**TASK:**
When the data below is printed, every line must match exactly and the images must be absent.

**PROVIDED INFORMATION:**
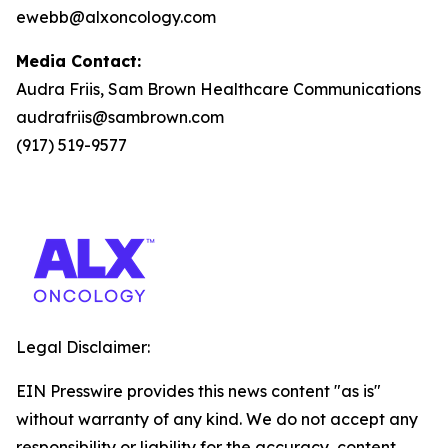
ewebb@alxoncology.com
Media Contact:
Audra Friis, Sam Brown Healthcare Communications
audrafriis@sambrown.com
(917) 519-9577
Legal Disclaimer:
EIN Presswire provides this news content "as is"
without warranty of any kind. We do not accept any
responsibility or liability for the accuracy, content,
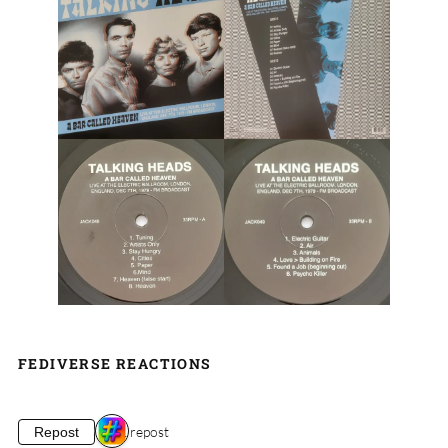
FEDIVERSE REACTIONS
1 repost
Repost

**WORKED SOLUTION:**
ewebb@alxoncology.com
Media Contact:
Audra Friis, Sam Brown Healthcare Communications
audrafriis@sambrown.com
(917) 519-9577
Legal Disclaimer:
EIN Presswire provides this news content "as is"
without warranty of any kind. We do not accept any
responsibility or liability for the accuracy, content,
FEDIVERSE REACTIONS
1 repost
Repost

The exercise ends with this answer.